The Roz Steiner Art Gallery is ecstatic to announce our latest group exhibition, titled Handicraft Habitat. This invitational explores the world through the eyes of artists. It aims to showcase the beauty of both the natural environment and the manufactured realm. This exhibition plays with the dichotomy between abstract art and realism, as well as being a multi-media experience. The gallery is excited to be working with three incredibly talented artist from Western, NY to bring this stunning new show to life. The exhibit runs December 7, 2023 - February 1, 2024.
David Burke is a lifelong resident of the Rochester area. He would draw, paint, and take photographs sporadically while doing other work. In 1999, he received his BFA from SUNY Brockport, where he studied ceramic sculpture and painting. He has raised and homeschooled his two children. In 2015, David realized making art was his passion and what he wanted to pursue for the rest of his life. His focus since then has been acrylic painting. His artwork is inspired by nature, and to a greater extent, his connection to the life of the earth and the mystery of the world. David uses light, shadow, color, and composition to evoke memories and emotion. In the past few years, he has been getting away from purely figurative painting to explore different ways of applying paint, and experimenting with abstraction. This enables him to express the subtle, intangible energies of life. A collection of David’s abstract expressionism and his realism paintings will be part of this exhibition.

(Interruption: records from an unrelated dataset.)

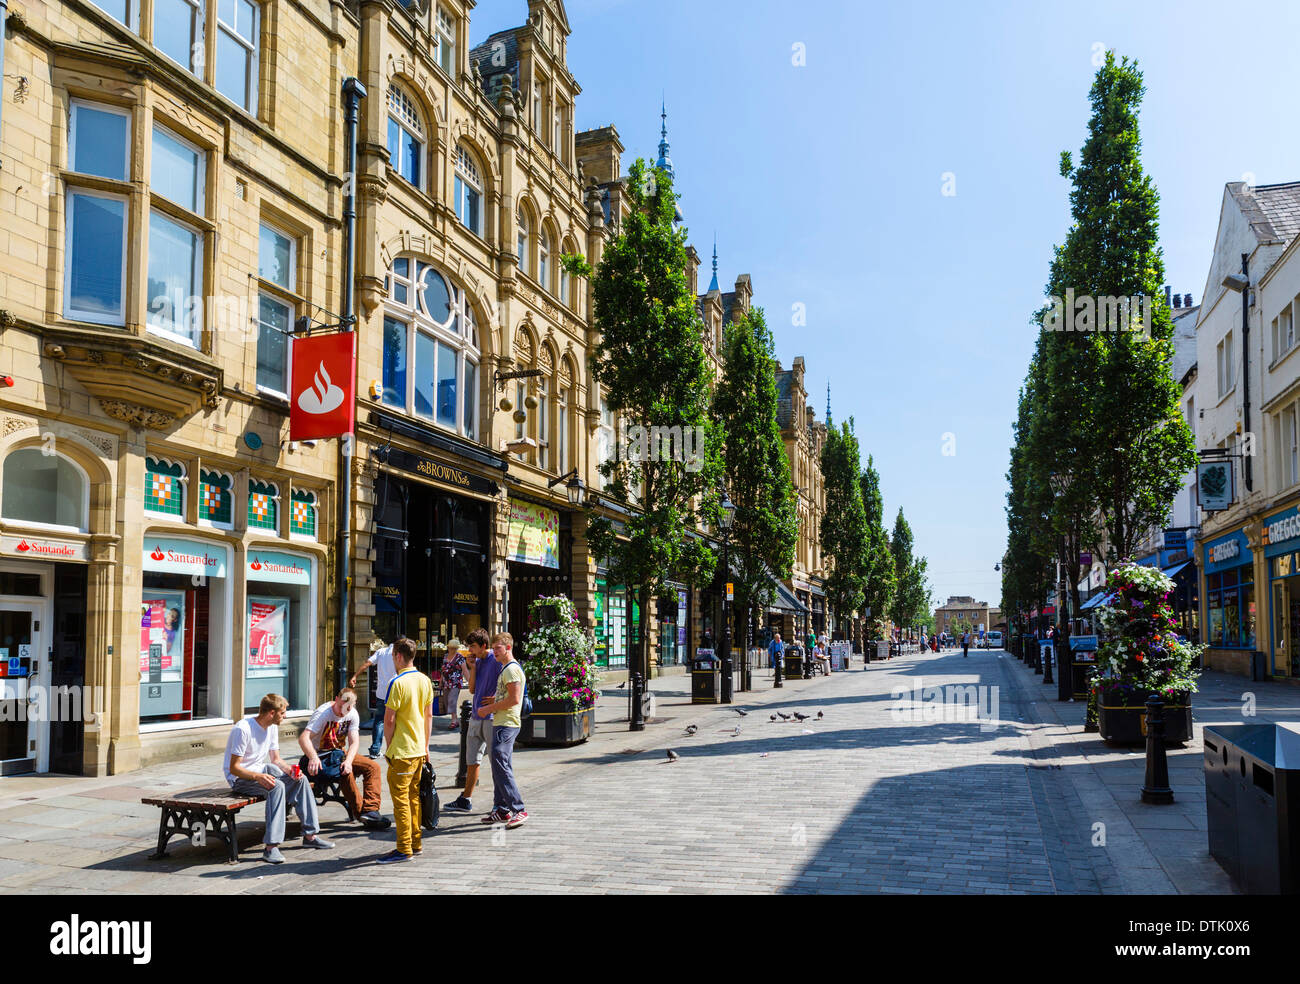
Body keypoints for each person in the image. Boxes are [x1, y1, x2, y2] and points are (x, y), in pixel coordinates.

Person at [225, 693, 334, 864]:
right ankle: (271, 848)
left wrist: (290, 770)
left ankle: (310, 836)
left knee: (300, 780)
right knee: (277, 787)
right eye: (282, 713)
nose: (285, 716)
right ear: (271, 713)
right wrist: (257, 776)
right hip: (239, 778)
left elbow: (276, 759)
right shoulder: (243, 729)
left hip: (260, 770)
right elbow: (234, 768)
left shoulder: (272, 727)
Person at [376, 637, 434, 864]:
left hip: (402, 751)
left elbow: (389, 720)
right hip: (418, 749)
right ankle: (415, 843)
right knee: (413, 798)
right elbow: (428, 716)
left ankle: (404, 848)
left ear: (398, 656)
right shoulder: (425, 680)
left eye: (393, 656)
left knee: (401, 801)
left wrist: (389, 746)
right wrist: (426, 745)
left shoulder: (397, 682)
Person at [298, 687, 388, 830]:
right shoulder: (323, 713)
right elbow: (304, 738)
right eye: (340, 707)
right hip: (321, 755)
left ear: (353, 704)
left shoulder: (353, 714)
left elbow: (354, 742)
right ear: (336, 699)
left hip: (339, 753)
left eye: (347, 708)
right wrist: (313, 757)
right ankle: (361, 813)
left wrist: (348, 761)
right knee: (345, 771)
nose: (342, 712)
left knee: (373, 767)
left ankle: (371, 810)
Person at [477, 631, 528, 828]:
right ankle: (501, 809)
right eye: (493, 648)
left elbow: (514, 699)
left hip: (506, 724)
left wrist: (488, 708)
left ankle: (518, 809)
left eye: (497, 648)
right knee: (499, 765)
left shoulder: (511, 669)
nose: (494, 652)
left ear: (508, 648)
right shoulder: (507, 668)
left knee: (500, 763)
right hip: (502, 723)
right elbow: (509, 696)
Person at [444, 628, 497, 814]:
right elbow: (473, 688)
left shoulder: (496, 659)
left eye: (473, 646)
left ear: (483, 645)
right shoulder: (478, 661)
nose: (470, 650)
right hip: (475, 716)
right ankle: (466, 799)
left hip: (491, 718)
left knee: (497, 762)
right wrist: (472, 667)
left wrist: (498, 698)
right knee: (472, 760)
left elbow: (510, 683)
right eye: (468, 647)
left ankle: (500, 801)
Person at [350, 636, 397, 759]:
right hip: (396, 692)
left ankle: (375, 749)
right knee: (396, 720)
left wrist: (355, 676)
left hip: (381, 693)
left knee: (379, 720)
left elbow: (367, 664)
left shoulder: (381, 652)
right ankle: (394, 749)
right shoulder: (399, 653)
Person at [441, 638, 466, 730]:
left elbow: (465, 670)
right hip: (446, 682)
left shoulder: (460, 657)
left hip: (456, 683)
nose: (452, 649)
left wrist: (471, 682)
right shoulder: (445, 656)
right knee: (447, 701)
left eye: (454, 648)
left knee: (452, 700)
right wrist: (440, 681)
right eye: (451, 648)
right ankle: (455, 719)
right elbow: (443, 669)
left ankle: (454, 721)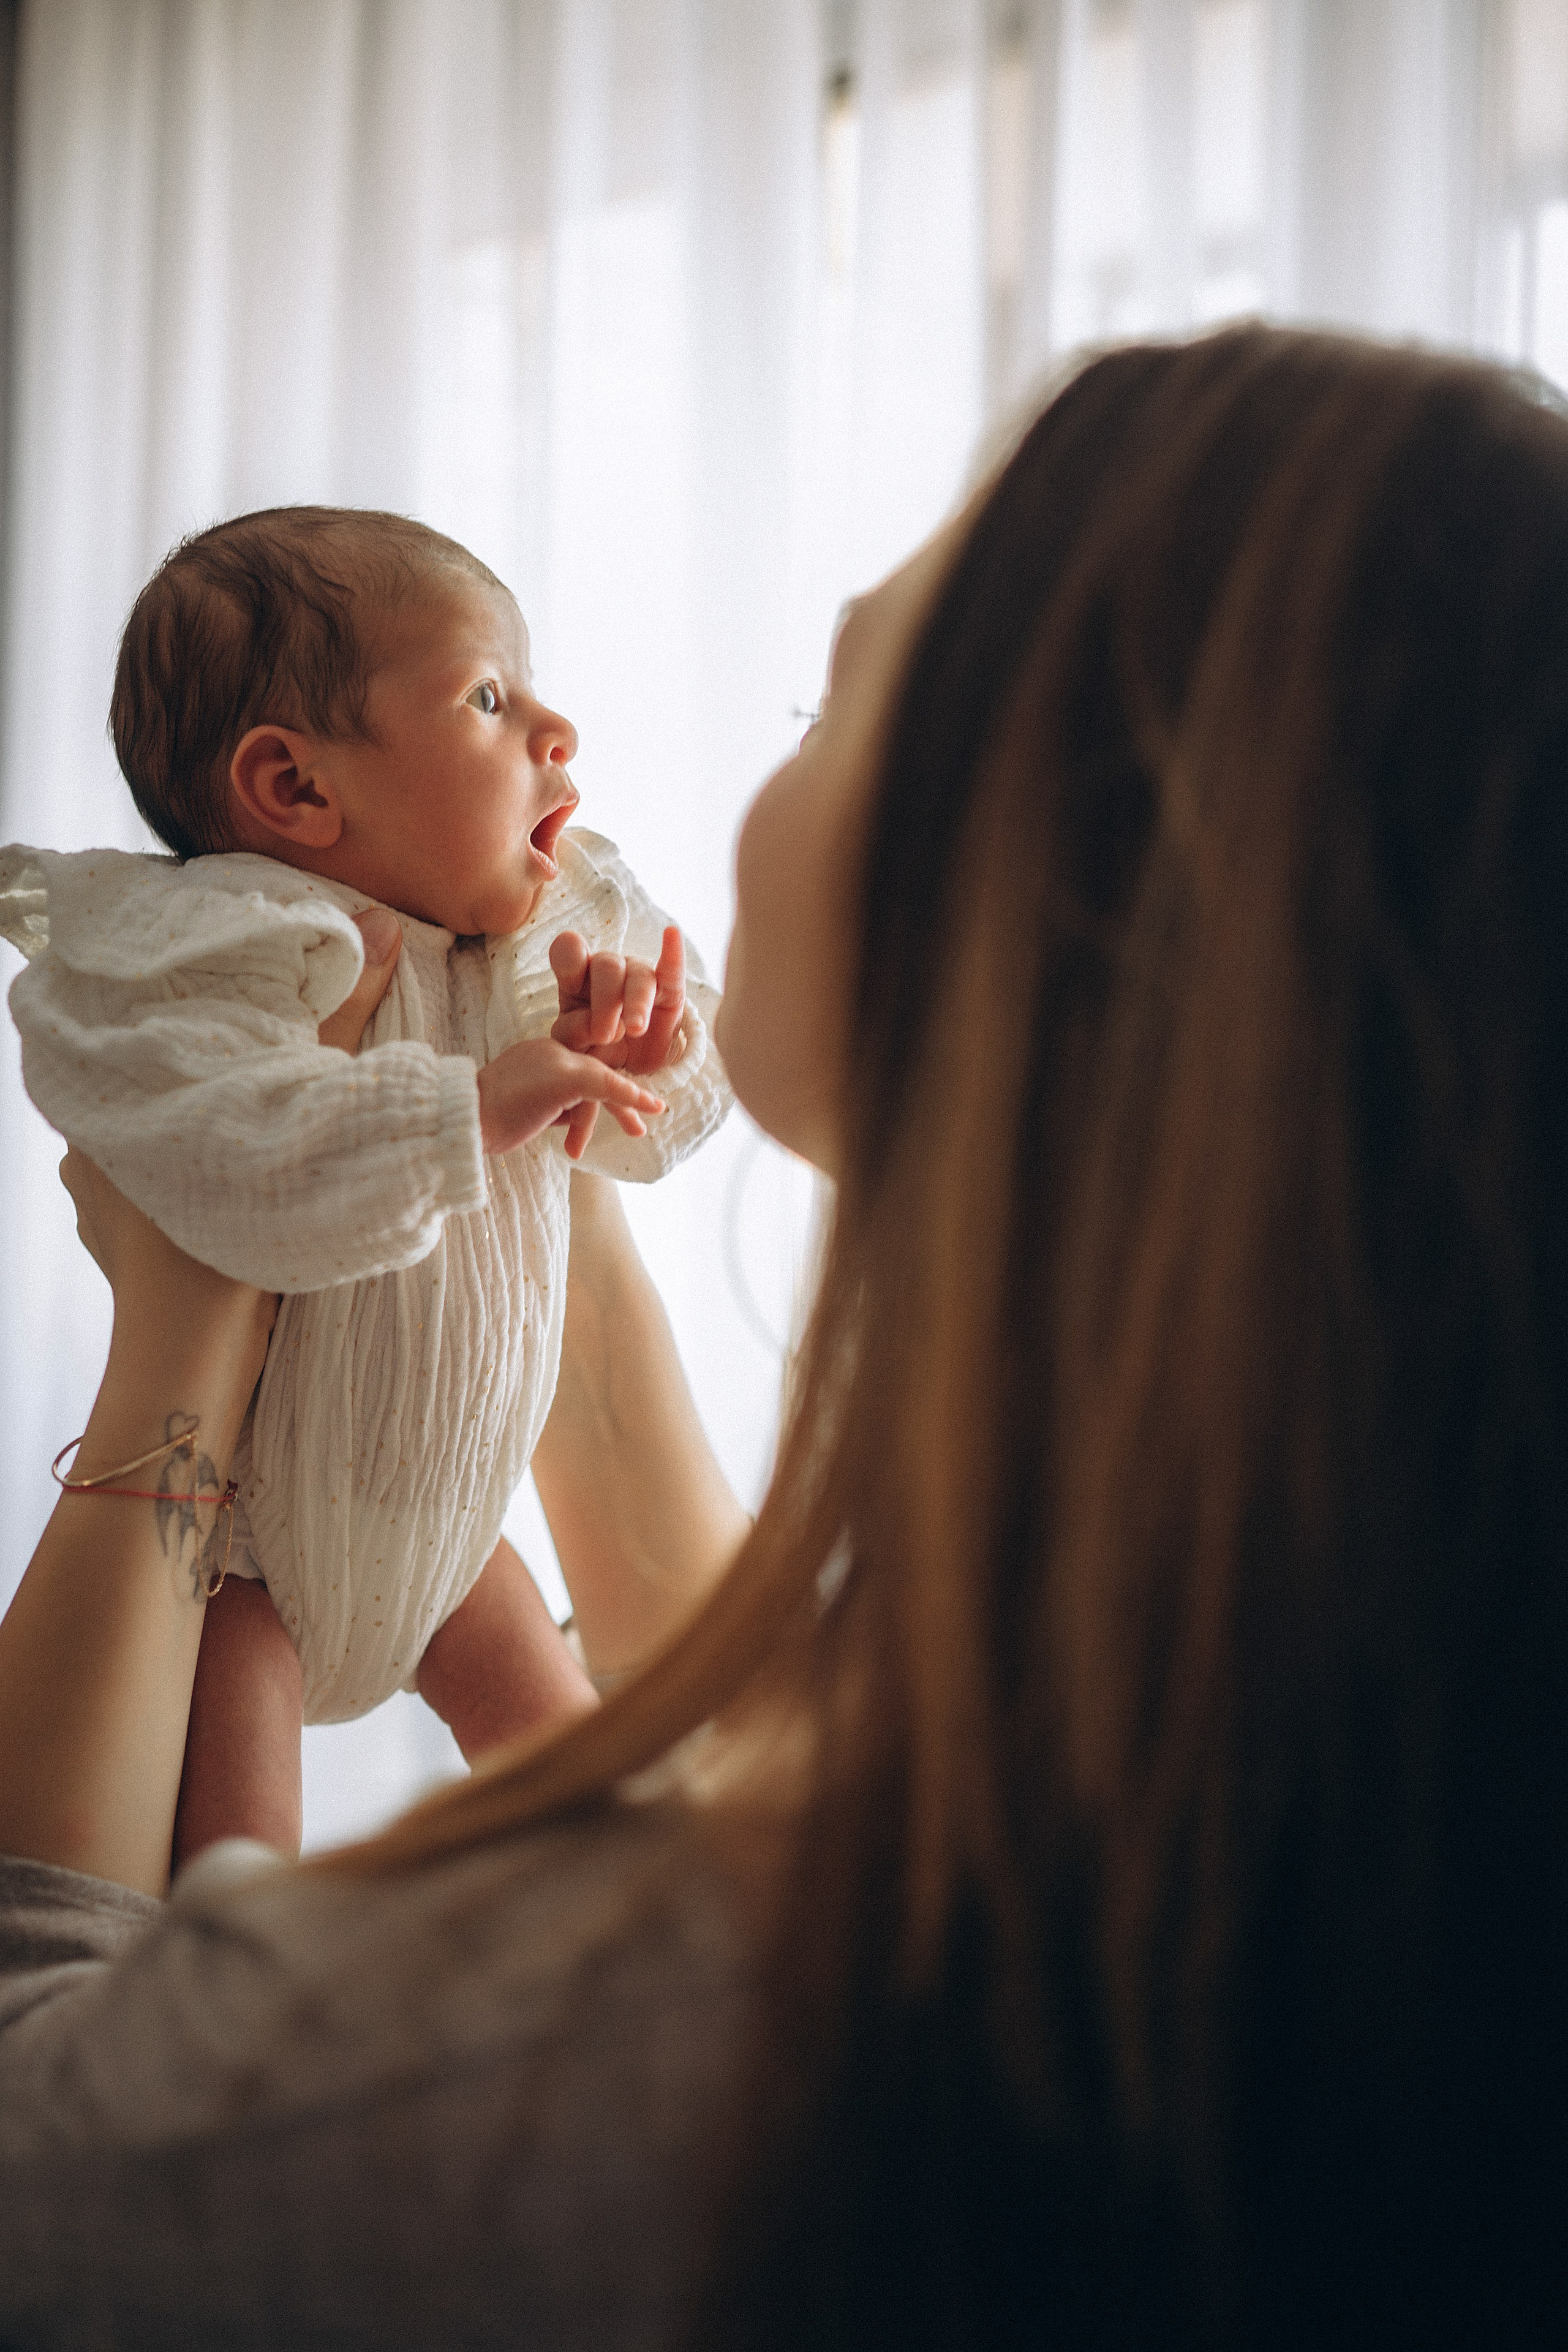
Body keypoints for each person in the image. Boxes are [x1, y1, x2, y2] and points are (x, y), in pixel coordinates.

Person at [1, 322, 1566, 2347]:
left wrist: (178, 1337)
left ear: (1045, 896)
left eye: (828, 702)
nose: (589, 762)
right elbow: (702, 1727)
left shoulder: (632, 2033)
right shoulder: (1350, 1820)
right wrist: (521, 1146)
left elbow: (47, 2160)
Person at [0, 508, 733, 1865]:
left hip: (455, 1535)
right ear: (294, 791)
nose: (555, 726)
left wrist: (628, 1045)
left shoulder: (518, 951)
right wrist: (481, 1100)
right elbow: (232, 1157)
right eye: (489, 695)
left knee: (606, 1850)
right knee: (238, 1906)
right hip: (243, 1559)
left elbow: (652, 1128)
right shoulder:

Julie A. Lambert is a master papermaker; creating, transforming and exhibiting the unusual art of handmade paper. The artist has a Bachelor’s of Fine Arts from SUNY Oswego. While attending Oswego, a professor introduced the artist to papermaking; a medium she spent over 25 years enhancing her techniques, and understanding both her perspective and relationship with her surroundings. Nature has become her muse. Her work explores the natural and mankind’s created impacts on the landscape. The pieces she creates are based on landscapes that convey a mood that speaks to the artist. To the surprise of the viewer, Julie A. Lambert’s works are often first mistaken for paintings. But as the viewer is drawn in, they realize that the works of art are individual pieces of handmade paper, dyed, textured, cut, torn, and layered by the artist to express how she sees the world. The viewer steps back with a greater understanding of the complexity required to render her visions.
Originally a native of southeast Kansas, Steve Piper moved to the Finger Lakes region in 1978 to pursue his graduate studies in photography at RIT. He is a freelance photographer (Gelfand-Piper Photography), specializing in photographing people and events for publications and annual reports. Major clients have included Eastman Kodak, Xerox, and Blue Cross and Blue Shield. Mr. Piper taught photography at St. John Fisher College, and is currently an adjunct instructor of photographic arts at the Rochester Institute of Technology. His artistic vision is greatly inspired by his rural life growing up in the mid-west. Through color, texture, and composition, he is able to take a recognizable image and create something representational. The viewer finds meaning and emotional response through the sumptuous color and intriguing lines. Steve’s colored abstract photographs of railway cars will be on exhibit in Handicraft Habitat.